We recorded 11 young adult (age range: 18 to 25 years) speakers of English from the North-West of England in informal conversation with a family member or friend (as in e.g. Warner and Tucker 2011), and also reading a list of 36 sentences containing different functions of like. The conversations were transcribed manually; transcripts and sentence-lists were force-aligned to recordings using the self-training Montreal Forced Aligner (McAuliffe et al. 2019). We extracted all "like" tokens and calculated/annotated segmental and word-level features (namely the duration of every token and segment, average speech rate in a window extending up to 3 words either side of the token, F1 and F2 at 25% and 75% through each vowel segment, and the Euclidean distance between these formant values as a measure of diphthongisation) as well as context features (Beckman and Hirschberg 1994's ToBI break index strength following the token, position of the "like" token in the utterance, and the segments and words immediately preceding and following the token). To account for predictability effects on pronunciation (e.g. Hall et al. 2018), we extracted the bigram frequencies either side from SUBTLEX (van Heuven et al. 2014). We used mixed-effects regression models and agglomerative hierarchical clustering to investigate this data for any systematic differences.
Counter to prior research, we find no systematic acoustic differences between "like"s of different functions: Four separate regression models (with the word length, /k/ segment length, ratio of /l/ segment length to vowel segment length, and the diphthongisation measure as dependent variables respectively) as well as hierarchical clustering all fail to show any reliable difference in like realisation by "like" function. The only strong acoustic differences we find are between male and female speakers (in pitch and formants) as well as between conversation and sentence-list tokens (longer tokens and more diphthongal vowels in sentence-list reading).
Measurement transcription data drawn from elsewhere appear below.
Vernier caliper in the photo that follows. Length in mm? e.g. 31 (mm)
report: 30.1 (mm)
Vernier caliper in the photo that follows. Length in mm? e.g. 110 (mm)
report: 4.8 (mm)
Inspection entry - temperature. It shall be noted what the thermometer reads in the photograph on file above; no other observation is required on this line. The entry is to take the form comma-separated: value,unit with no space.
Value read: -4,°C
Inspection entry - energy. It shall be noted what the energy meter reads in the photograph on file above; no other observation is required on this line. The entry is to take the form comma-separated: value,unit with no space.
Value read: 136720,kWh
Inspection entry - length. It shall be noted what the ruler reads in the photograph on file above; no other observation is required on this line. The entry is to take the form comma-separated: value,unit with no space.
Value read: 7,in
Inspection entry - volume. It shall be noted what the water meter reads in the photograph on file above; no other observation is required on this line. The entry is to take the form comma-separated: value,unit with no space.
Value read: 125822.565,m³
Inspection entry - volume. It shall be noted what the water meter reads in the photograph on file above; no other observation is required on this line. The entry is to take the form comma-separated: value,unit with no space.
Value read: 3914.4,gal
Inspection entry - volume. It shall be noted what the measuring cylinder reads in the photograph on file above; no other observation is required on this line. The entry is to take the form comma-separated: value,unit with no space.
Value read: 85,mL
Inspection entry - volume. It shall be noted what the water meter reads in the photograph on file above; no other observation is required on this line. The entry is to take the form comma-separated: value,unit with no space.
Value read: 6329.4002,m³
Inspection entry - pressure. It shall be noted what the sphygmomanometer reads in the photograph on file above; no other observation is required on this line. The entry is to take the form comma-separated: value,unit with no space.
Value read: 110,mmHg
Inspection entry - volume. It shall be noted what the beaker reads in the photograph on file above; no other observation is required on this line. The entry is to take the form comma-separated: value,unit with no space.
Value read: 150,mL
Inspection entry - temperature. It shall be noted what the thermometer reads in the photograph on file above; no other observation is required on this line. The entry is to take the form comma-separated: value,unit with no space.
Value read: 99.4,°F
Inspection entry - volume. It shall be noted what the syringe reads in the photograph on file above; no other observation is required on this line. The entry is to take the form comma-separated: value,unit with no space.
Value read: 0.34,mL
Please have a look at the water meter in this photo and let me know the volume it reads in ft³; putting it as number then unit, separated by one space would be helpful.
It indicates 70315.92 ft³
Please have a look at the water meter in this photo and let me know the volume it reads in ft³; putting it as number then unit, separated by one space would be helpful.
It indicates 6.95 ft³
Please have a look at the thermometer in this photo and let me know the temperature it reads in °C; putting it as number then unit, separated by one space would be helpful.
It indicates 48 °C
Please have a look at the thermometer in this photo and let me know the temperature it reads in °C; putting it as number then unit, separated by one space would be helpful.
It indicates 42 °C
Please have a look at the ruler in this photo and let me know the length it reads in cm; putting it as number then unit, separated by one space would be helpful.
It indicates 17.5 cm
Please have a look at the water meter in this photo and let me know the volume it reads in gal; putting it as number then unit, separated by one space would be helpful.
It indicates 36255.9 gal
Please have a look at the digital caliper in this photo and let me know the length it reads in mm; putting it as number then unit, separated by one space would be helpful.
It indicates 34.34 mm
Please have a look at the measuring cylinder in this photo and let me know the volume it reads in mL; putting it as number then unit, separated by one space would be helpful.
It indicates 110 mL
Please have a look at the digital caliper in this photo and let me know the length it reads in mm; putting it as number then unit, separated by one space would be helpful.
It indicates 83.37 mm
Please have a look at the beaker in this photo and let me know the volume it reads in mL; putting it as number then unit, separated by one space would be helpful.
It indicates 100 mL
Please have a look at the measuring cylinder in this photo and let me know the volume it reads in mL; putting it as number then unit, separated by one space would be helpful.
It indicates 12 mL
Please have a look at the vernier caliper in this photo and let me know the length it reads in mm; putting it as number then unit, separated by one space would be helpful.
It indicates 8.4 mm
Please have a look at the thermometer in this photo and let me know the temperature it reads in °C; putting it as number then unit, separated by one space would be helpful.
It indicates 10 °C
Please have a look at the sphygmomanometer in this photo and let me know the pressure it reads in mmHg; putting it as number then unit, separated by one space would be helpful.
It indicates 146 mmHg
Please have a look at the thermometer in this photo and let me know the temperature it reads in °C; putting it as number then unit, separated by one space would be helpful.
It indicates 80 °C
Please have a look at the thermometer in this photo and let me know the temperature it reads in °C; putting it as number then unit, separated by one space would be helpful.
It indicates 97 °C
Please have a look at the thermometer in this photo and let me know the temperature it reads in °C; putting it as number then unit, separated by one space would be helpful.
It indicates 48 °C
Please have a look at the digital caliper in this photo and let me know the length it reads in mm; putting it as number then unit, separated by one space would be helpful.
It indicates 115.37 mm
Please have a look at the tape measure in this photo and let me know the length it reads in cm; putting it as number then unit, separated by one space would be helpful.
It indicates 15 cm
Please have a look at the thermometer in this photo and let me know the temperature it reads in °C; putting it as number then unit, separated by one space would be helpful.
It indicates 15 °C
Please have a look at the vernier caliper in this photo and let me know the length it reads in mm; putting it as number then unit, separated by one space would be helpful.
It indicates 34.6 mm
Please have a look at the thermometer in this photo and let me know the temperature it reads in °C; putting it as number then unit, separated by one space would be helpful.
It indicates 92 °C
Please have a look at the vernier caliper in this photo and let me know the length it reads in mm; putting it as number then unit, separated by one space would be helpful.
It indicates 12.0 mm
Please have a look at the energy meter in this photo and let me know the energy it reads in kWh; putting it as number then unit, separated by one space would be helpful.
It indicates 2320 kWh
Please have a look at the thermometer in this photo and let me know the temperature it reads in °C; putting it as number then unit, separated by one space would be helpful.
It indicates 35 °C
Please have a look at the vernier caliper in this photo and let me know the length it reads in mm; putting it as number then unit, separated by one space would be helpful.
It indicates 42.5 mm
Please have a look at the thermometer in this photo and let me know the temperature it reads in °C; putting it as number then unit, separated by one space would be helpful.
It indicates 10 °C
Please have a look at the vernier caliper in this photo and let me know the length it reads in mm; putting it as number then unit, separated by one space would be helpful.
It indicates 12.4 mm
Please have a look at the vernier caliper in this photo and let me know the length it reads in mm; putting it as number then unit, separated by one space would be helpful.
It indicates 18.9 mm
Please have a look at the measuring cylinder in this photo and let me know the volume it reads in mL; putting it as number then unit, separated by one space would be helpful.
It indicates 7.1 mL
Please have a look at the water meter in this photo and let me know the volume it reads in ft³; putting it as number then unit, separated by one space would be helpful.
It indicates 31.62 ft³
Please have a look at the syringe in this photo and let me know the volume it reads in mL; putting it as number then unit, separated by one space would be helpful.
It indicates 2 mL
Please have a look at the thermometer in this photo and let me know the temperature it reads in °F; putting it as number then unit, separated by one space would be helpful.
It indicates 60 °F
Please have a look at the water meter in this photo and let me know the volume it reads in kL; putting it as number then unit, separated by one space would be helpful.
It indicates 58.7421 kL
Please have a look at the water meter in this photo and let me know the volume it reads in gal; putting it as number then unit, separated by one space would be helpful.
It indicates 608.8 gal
The sex and genre differences are unsurprising, but serve as sanity checks. The fact that we found no other reliable differences in like realisation by function shows that the North-West England accent does not differentiate between functions of "like" phonetically, despite how useful this would be given the number of functions. This, we argue, suggests that listener-oriented accounts of different mental representations for (near-)homophones are not borne out.